◆ **Consigne écrite 1**
Recopiez fidèlement le passage du texte sur la conformité RGAA qui s'ouvre sur les mots contenant « Il peut être » et se termine par « la section précédente. ».
◆ **Consigne écrite 2**
Pour chacune des affirmations suivantes, dites par oui ou par non si elle concorde avec le texte sur la conformité RGAA, en citant textuellement les mots qui tranchent.
(a) La déclaration de conformité RGAA est datée du 26 novembre 2019.
(b) Le critère 13.7 relatif aux documents bureautiques en téléchargement comportait plusieurs cas particuliers.
(c) La notion de « dérogation spécifique » figure dans le RGAA 3 2017.

Plus bas dans la page, dans la déclaration de conformité RGAA datée du 26 novembre 2019, était évoqué un audit externe révélant « une conformité globale au RGAA de 100%. »

Ce taux de 100 % n’a pu être obtenu qu’en soustrayant les pdf à l’évaluation de la conformité. La seule explication fournie à propos de cette manœuvre audacieuse était initialement la suivante :

« Dérogations spécifiques

Les documents PDF proposés en téléchargement ne sont pas totalement accessibles. Par conséquent, la Cour des comptes proposera une version accessible, si elle est disponible, de ces documents sur demande. À noter enfin que la Cour des comptes a lancé un chantier de prise en compte de l’accessibilité sur toute la chaîne de production de documents PDF. »

Cette explication ne résiste pas à un examen attentif des textes de référence :

  1. La notion de « dérogation spécifique » ne figure nulle part dans le RGAA 3 2017 ; elle existait dans le guide des dérogations du RGAA 3 2016, mais ces dérogations spécifiques ne s’appliquaient qu’aux « cas particuliers » du RGAA 3 2016 ; or le critère 13.7 relatif aux documents bureautiques en téléchargement ne comportait aucun cas particulier. L’invocation d’une « dérogation spécifique » pour les pdf n’a donc aucun fondement réglementaire ;
  2. En revanche, il n’a été tenu aucun compte du très précis paragraphe 4.2.6.2.2 du guide d’application du RGAA 3 2017 qui indique que les documents bureautiques récents doivent être accessibles

« Contenus en téléchargement en nombre important

Il peut être excessivement coûteux et donc déraisonnable de mettre en conformité un nombre important d’archives en téléchargement, au-delà des contenus listés dans la section précédente.

◆ **Section de données**
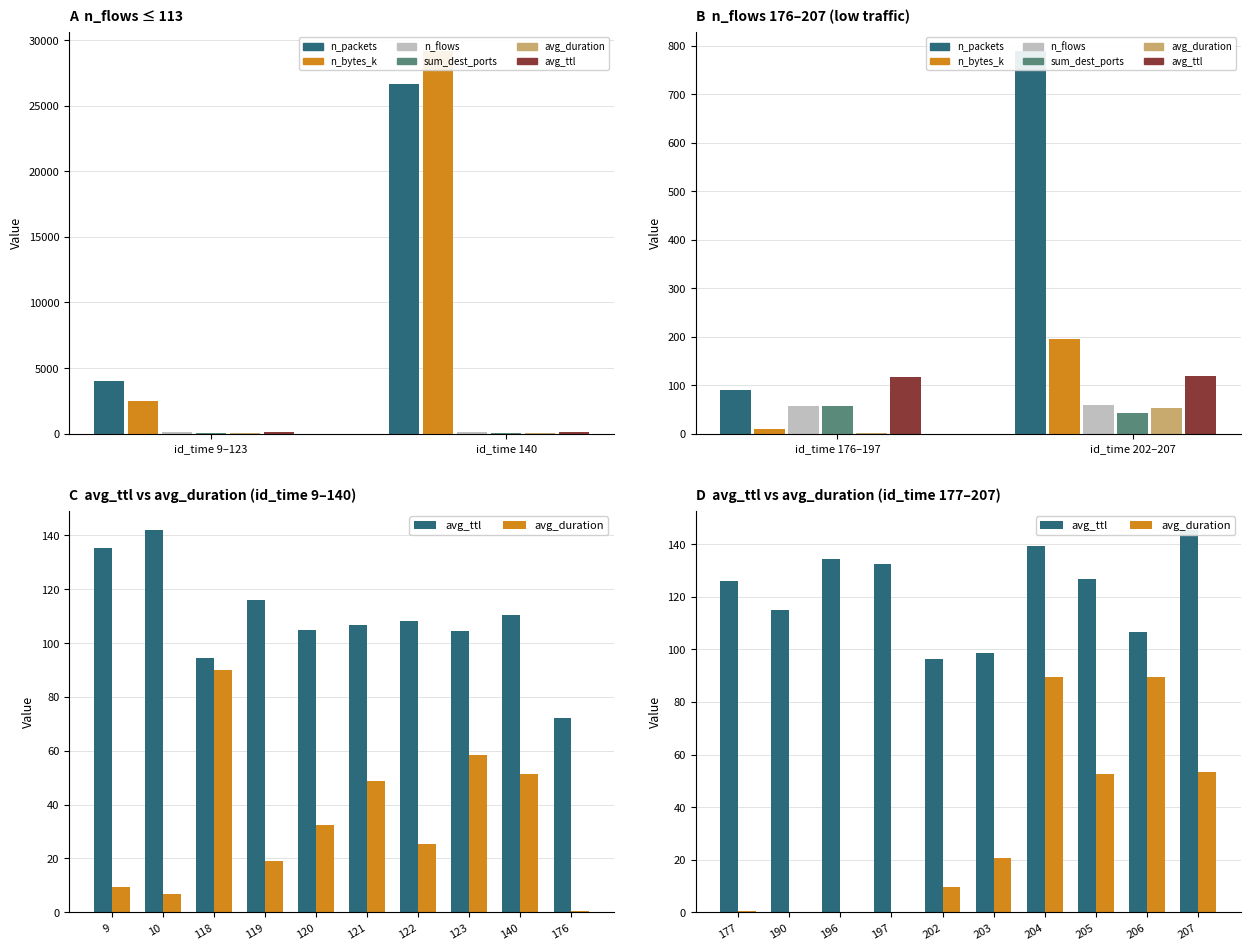

Which series has the largest total across all categories?

avg_ttl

◆ **Réponse produite 1**
Il peut être excessivement coûteux et donc déraisonnable de mettre en conformité un nombre important d’archives en téléchargement, au-delà des contenus listés dans la section précédente.

◆ **Réponse produite 2**
(a) Oui : « dans la déclaration de conformité RGAA datée du 26 novembre 2019 ».
(b) Non : « le critère 13.7 relatif aux documents bureautiques en téléchargement ne comportait aucun cas particulier ».
(c) Non : « La notion de « dérogation spécifique » ne figure nulle part dans le RGAA 3 2017 ».